Experimentally testing such predictions is decidedly non-trivial, but at least now the challenge has been posed. This prediction has clear implications for choosing therapeutic strategies, particularly in picking combinations of oncology drugs -- and few cancer patients are on only a single anti-tumor agent.

This paper is also part of Cell's experiment in electronic feedback -- readers can submit comments on the paper. The opportunity to be the first commenter still appears available -- is there anyone reading this brave enough to go for it?

Sunday, December 03, 2006

Perverse Milestone

Well, this blog hit a dubious milestone today -- my first comment spam! Unsurprisingly, given my topic choice, it was for an online "pharmacy.

On the other hand, it is wonderful to see helpful & friendly comments -- people actually are reading this! Thank you thank you thank you!

Friday, December 01, 2006

Dead Manuscripts #0

When Millennium originally cleaned house, I thought I would be idled almost immediately & this blog was one new initiative to maintain my sanity during the downtime. But then, thanks to some campaigning by friendly middle managers, I was given an extension until end-of-year. It's nice, since it gives me a little more time to hand-off a couple of projects to people.

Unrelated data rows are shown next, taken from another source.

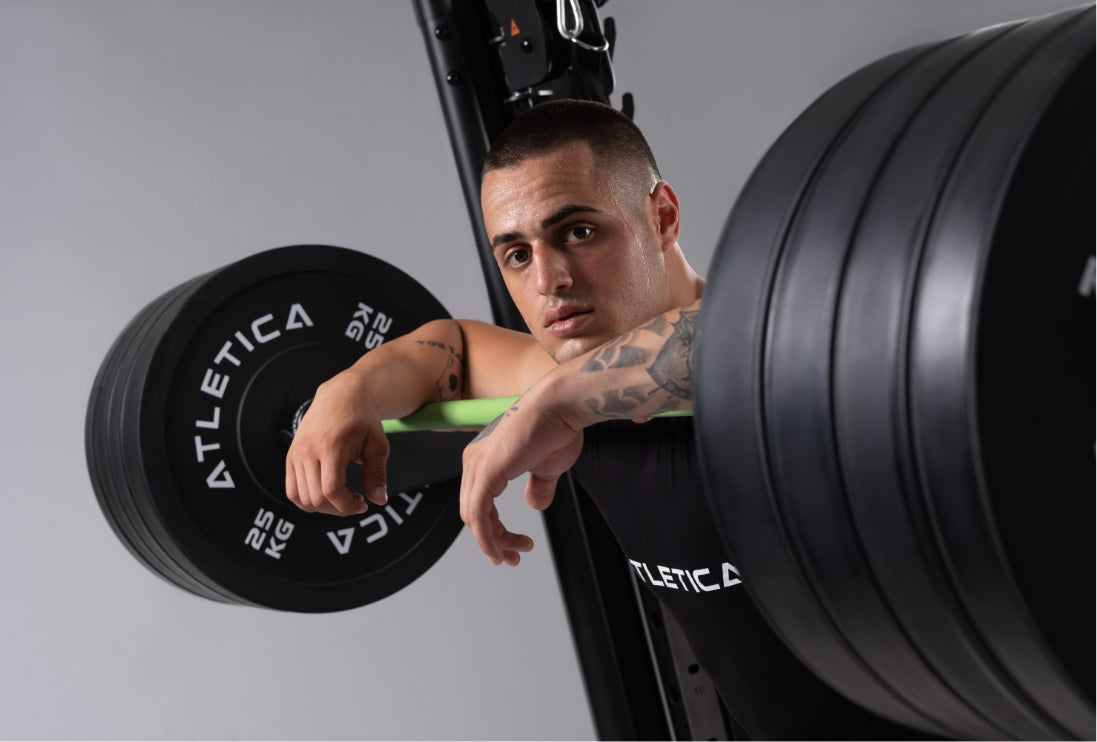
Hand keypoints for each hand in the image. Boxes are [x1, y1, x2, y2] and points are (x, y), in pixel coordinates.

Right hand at [285, 373, 389, 516]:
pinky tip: (326, 494)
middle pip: (316, 498)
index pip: (331, 490)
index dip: (347, 506)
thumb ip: (377, 474)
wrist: (341, 397)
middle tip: (355, 501)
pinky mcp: (291, 457)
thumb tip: (379, 500)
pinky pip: (292, 491)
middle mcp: (308, 451)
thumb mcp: (377, 444)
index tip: (362, 504)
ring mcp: (296, 454)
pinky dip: (307, 500)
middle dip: (338, 508)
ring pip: (302, 498)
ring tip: (342, 497)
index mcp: (331, 446)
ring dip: (323, 507)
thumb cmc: (361, 420)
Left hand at [459, 397, 583, 565]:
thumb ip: (538, 487)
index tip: (513, 546)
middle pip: (473, 514)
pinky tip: (501, 548)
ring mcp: (477, 465)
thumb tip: (535, 503)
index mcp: (486, 459)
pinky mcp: (485, 471)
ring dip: (493, 542)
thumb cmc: (556, 426)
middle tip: (513, 556)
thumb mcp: (547, 468)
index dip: (494, 530)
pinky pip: (478, 513)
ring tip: (515, 553)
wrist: (561, 406)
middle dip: (494, 540)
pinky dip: (487, 536)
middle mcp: (475, 461)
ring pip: (473, 517)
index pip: (480, 504)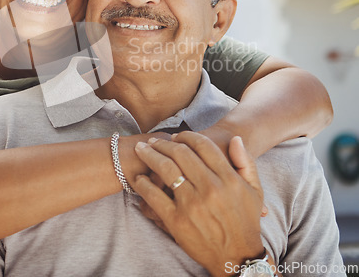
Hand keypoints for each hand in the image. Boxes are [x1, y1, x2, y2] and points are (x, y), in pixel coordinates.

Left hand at [133, 132, 263, 276]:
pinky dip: (143, 183)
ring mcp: (192, 204)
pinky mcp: (176, 221)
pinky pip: (154, 196)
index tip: (176, 136)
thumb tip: (235, 139)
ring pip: (165, 169)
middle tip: (154, 141)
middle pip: (180, 153)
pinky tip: (139, 177)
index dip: (186, 136)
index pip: (203, 145)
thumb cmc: (245, 221)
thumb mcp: (255, 190)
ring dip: (149, 155)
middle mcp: (210, 188)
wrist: (237, 257)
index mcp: (228, 178)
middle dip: (163, 143)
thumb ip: (245, 162)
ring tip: (141, 150)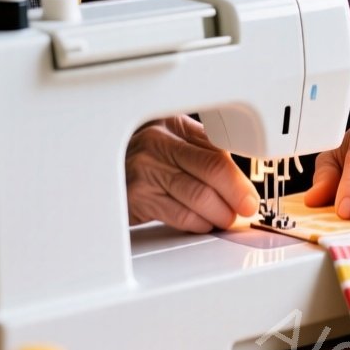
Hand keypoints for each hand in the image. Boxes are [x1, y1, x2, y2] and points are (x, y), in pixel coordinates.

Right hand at [126, 116, 258, 232]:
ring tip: (227, 219)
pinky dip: (199, 222)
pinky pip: (180, 214)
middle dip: (237, 193)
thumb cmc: (141, 162)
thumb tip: (240, 182)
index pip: (217, 149)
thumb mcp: (169, 145)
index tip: (251, 193)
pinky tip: (203, 223)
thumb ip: (201, 154)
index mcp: (173, 126)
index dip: (239, 175)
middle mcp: (158, 143)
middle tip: (247, 208)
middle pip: (212, 169)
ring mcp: (145, 169)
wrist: (98, 174)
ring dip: (220, 213)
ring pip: (198, 195)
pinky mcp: (137, 198)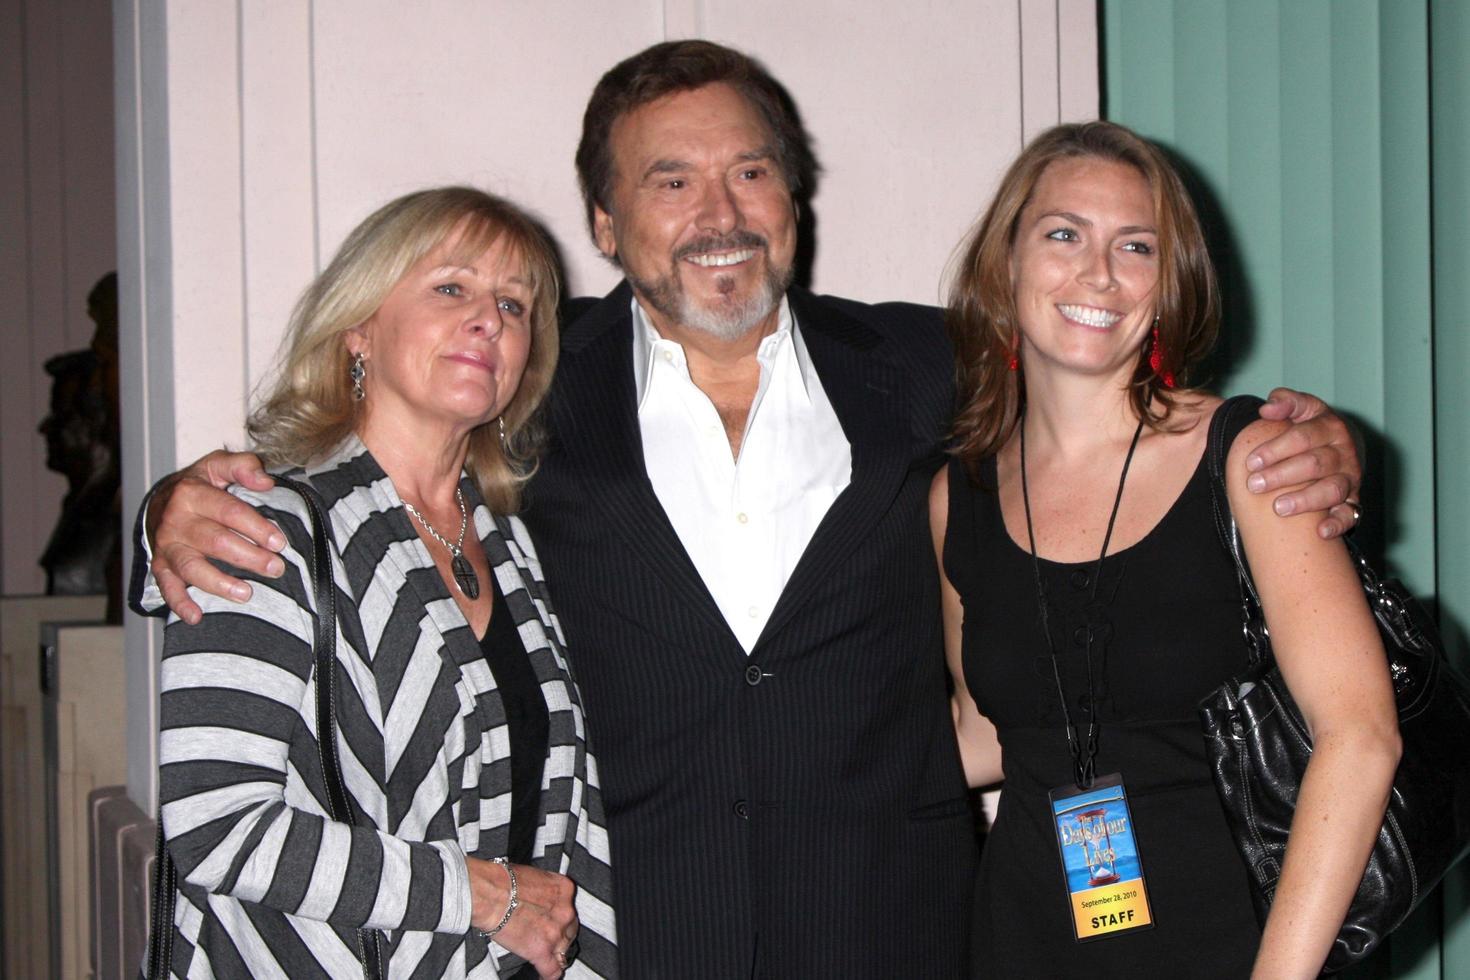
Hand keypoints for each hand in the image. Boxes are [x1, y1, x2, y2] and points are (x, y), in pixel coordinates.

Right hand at [147, 450, 281, 623]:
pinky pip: (167, 586)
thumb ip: (243, 466)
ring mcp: (166, 546)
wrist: (159, 500)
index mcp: (192, 493)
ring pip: (191, 567)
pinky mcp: (160, 565)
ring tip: (246, 594)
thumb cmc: (199, 484)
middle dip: (249, 557)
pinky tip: (196, 616)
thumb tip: (266, 482)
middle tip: (276, 568)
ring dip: (219, 583)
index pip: (230, 512)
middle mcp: (176, 521)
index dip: (257, 527)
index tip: (280, 542)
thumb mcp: (218, 465)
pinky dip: (179, 603)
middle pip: (216, 542)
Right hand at [468, 858, 578, 978]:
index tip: (554, 922)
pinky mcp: (541, 951)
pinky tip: (544, 975)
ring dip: (555, 954)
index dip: (561, 918)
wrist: (490, 894)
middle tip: (546, 936)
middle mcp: (565, 911)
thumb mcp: (536, 877)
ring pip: (564, 951)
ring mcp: (555, 933)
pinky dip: (549, 975)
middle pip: (571, 930)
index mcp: (564, 890)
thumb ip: (546, 892)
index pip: (570, 909)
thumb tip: (542, 900)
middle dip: (560, 935)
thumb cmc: (504, 882)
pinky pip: (552, 970)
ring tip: (545, 956)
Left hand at [1247, 388, 1362, 538]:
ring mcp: (1350, 478)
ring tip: (1278, 507)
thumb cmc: (1311, 427)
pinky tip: (1320, 531)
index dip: (1276, 448)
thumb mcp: (1302, 408)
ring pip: (1332, 489)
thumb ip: (1286, 401)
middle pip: (1315, 464)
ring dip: (1305, 500)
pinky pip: (1351, 514)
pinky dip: (1338, 523)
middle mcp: (1344, 453)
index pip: (1304, 436)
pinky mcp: (1353, 500)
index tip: (1251, 461)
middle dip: (1282, 475)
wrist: (1341, 446)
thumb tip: (1268, 409)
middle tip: (1254, 485)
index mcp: (1330, 427)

But, there's still a lot of time left over, and so like Derek Lowe I find myself trying to cobble together some manuscripts before I go.

Now the problem here is that I tend to think I have a lot of interesting stuff to publish -- until I actually get going. It's serious work preparing something for publication. Plus, sometimes when you start dotting the i's and crossing the t's your results start looking less and less attractive.

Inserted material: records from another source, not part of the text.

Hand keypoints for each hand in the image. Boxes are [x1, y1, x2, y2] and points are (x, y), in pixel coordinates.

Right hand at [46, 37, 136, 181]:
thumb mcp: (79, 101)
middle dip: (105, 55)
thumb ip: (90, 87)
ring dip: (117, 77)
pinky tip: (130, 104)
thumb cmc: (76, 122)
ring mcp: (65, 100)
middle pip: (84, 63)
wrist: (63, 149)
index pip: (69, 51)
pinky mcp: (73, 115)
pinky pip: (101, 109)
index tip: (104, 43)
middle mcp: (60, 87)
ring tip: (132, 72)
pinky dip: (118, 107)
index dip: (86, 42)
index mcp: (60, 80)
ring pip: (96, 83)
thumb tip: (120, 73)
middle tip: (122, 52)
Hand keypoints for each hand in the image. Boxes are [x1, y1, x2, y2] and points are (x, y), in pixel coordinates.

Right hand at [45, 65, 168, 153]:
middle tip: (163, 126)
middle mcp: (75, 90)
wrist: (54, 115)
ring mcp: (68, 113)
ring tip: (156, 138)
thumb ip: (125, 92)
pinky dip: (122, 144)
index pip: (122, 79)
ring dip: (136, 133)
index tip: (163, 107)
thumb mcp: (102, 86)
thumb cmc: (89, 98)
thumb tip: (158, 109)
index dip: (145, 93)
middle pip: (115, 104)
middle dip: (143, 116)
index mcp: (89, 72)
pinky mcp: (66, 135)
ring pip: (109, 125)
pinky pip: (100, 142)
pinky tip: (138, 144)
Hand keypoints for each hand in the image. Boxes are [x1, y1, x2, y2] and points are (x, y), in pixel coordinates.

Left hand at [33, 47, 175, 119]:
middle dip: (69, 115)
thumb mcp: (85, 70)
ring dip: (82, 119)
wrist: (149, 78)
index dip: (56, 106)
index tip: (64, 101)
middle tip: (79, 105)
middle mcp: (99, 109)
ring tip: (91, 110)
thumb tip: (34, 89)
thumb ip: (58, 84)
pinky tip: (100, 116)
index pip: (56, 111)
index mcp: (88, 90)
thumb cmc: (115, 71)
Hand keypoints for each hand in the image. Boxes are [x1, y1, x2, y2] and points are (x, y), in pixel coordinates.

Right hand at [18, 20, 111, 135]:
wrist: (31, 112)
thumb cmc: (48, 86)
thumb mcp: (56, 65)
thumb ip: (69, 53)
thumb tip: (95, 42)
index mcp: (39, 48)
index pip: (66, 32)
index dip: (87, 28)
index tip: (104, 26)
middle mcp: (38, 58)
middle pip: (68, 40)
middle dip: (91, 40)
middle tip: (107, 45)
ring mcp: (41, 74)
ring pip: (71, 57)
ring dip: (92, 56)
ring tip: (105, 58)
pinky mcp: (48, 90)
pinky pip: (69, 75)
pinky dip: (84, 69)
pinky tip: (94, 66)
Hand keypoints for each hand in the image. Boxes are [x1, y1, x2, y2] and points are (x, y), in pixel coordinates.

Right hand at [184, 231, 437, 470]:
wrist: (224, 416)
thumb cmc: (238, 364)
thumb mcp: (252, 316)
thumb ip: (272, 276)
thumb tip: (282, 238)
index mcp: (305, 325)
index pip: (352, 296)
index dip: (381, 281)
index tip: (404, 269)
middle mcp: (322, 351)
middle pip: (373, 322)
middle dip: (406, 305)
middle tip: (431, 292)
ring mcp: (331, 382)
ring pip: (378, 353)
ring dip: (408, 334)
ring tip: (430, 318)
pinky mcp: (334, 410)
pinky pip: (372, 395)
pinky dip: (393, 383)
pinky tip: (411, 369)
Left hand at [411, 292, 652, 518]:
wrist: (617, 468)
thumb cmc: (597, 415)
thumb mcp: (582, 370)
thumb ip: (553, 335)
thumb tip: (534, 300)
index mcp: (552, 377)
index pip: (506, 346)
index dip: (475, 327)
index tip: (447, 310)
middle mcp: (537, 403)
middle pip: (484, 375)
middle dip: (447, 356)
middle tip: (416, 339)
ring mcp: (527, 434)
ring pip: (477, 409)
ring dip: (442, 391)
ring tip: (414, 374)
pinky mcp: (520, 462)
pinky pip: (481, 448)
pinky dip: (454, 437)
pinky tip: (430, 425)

I am trying to tackle too many papers, especially since all but one are solo affairs. So it will be time to cull some of the ideas soon. There's also stuff that previously stalled somewhere along the way & I doubt I'll ever resurrect. One was even submitted -- and rejected; I found myself agreeing with half the reviewer's comments about the quality of the writing.

Normally, these just go back into memory as items to trot out if they answer questions in interviews ("oh, yes , I once did a multiple alignment of llama GPCRs..."). But now, I have a place to unleash them on the world! I'm the editor & review board! (& 1/10th the readership? :-) Perhaps some of the nuggets will be useful to someone, and perhaps some will even be worked up by someone else into a full paper.

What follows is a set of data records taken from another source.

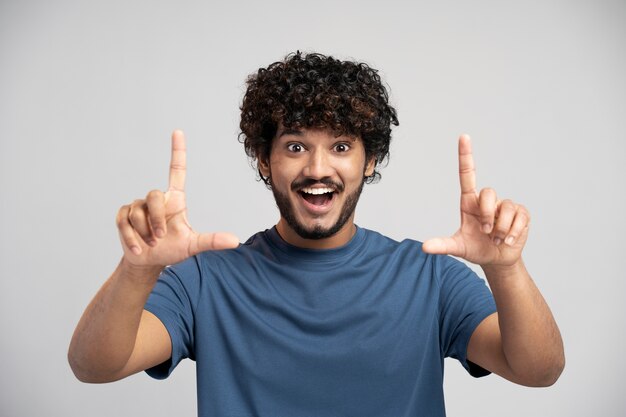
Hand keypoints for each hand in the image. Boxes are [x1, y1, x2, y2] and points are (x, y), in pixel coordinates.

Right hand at [116, 130, 238, 267]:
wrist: (149, 261)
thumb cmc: (173, 249)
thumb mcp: (193, 245)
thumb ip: (212, 241)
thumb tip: (235, 241)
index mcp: (175, 199)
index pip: (176, 170)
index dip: (177, 151)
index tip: (178, 132)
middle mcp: (157, 199)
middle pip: (153, 196)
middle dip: (156, 219)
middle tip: (160, 237)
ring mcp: (138, 206)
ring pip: (138, 212)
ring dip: (145, 232)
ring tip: (151, 244)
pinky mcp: (124, 216)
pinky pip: (124, 221)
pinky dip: (131, 239)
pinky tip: (138, 248)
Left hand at [422, 134, 529, 266]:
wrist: (497, 260)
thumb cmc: (476, 249)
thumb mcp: (458, 247)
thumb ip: (442, 245)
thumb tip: (425, 247)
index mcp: (470, 202)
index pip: (467, 174)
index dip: (466, 155)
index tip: (464, 137)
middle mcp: (487, 200)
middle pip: (488, 193)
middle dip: (487, 216)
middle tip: (486, 232)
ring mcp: (505, 205)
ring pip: (506, 207)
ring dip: (501, 229)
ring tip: (497, 239)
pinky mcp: (521, 213)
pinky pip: (520, 217)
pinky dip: (513, 232)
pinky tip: (509, 240)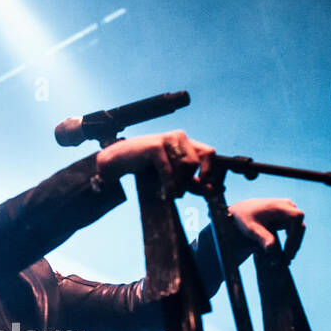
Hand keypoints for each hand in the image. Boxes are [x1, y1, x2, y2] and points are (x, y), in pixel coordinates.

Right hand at [95, 131, 213, 198]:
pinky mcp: (155, 146)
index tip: (208, 189)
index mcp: (186, 142)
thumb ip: (191, 182)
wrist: (119, 161)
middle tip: (179, 192)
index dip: (210, 172)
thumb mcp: (173, 177)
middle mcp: (179, 137)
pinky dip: (169, 184)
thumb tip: (212, 190)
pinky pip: (169, 169)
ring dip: (178, 184)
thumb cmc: (146, 169)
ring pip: (186, 165)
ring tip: (168, 192)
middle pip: (197, 162)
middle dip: (189, 181)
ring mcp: (167, 139)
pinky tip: (165, 193)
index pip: (209, 153)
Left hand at [226, 198, 304, 259]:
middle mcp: (287, 206)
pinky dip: (292, 241)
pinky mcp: (287, 217)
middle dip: (295, 242)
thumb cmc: (245, 218)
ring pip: (299, 229)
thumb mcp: (252, 229)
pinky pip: (294, 230)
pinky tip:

A lot of these little items are interesting, but not quite a Minimum Publishable Unit, or MPU. In academia, there are often debates as to the minimum content of a paper, and some authors push to publish no more than an MPU. Others go in the opposite direction: you need to read every last footnote in one of George Church's papers to get all the stuff he tries to cram in. For example, Craig Venter was the first to succeed at whole genome shotgun sequencing in 1995, but George was trying it back in 1988: see the footnotes to his multiplex sequencing paper.

I almost killed one idea today, but alas I figured out one more question to ask of the data. I'll do that, but I really should kill this one. It's the one where I'm skating way outside my recognized expertise and the results are useful but not stunning. The clock is ticking away, and it would be better to wrap up one good story than have 4 manuscript fragments to add to the queue for this space.